Answers and Comments

  • EditDeleteModerator Answer

    This latter part of this thread is a good place to start to learn about the applicability of ink jet inks

    We will try to reach out to others specifically about the use of UVS varnishes.

    Brian Baade
    2019-06-17 12:09:32
  • EditDeleteModerator Answer

    While having UV inhibitors is extremely useful, adding them in a varnish raises some questions, for me, like what is in the varnish, in terms of solvents, surfactants, and additives, and how might these components affect the print? If the UV inhibitor is provided by a glazing sheet, the protection can be afforded, without adding anything to the print, itself, which keeps options open for the future, with the same level of protection.

    Hugh Phibbs

    2019-06-17 14:44:51
  • EditDeleteModerator Answer

    As a general rule, UV-protective varnishes and glazing can only protract but not prevent the fading of fugitive colorants and fading will still depend largely on light exposure.

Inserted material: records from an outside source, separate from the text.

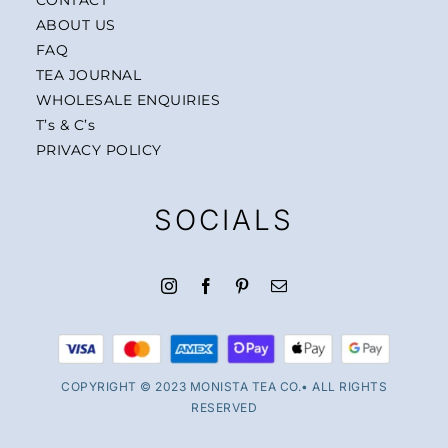
ABOUT US
FAQ
TEA JOURNAL
WHOLESALE ENQUIRIES
T’s & C’s
PRIVACY POLICY
SOCIALS
COPYRIGHT © 2023 MONISTA TEA CO.• ALL RIGHTS
RESERVED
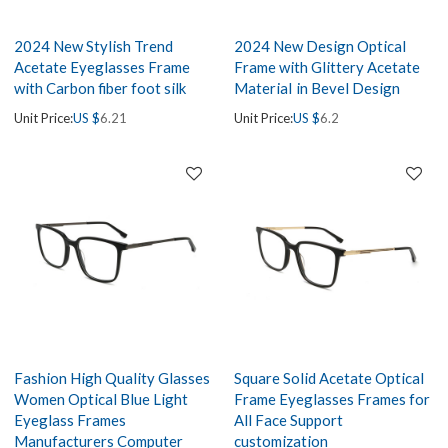
2024 New Stylish Trend
2024 New Design Optical
Acetate Eyeglasses Frame
Frame with Glittery Acetate
with Carbon fiber foot silk
MateriaI in Bevel Design
Unit Price:
US $
6.21
Unit Price:
US $
6.2
Fashion High Quality Glasses
Square Solid Acetate Optical
Women Optical Blue Light
Frame Eyeglasses Frames for
Eyeglass Frames
All Face Support
Manufacturers Computer
customization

MSA Varnish has very good aging characteristics and two coats of MSA Varnish provides noticeable UV-protection. Since it is a solvent-born system it requires and contains no surfactants or other additives.  Nonetheless, choosing lightfast pigment based inks and suitable substrates will be crucial for your purpose.

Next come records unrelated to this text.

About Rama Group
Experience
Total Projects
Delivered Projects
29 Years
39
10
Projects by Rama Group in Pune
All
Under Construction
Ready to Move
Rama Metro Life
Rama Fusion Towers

    It is correct that varnishes can change the aesthetic of prints permanently, especially if on paper. Solvent based varnishes tend to sink into papers (particularly soft sized ones) quite readily, making them change in value, chroma, or increase transparency. Thus, preliminary testing is essential. So far, we know of no adverse effects of UV-light stabilizers in varnishes and they have been in conservation for 30 years. Still, some in-depth research into the stability of hindered amine light stabilizer and ultraviolet absorbers in dried varnish films might be interesting.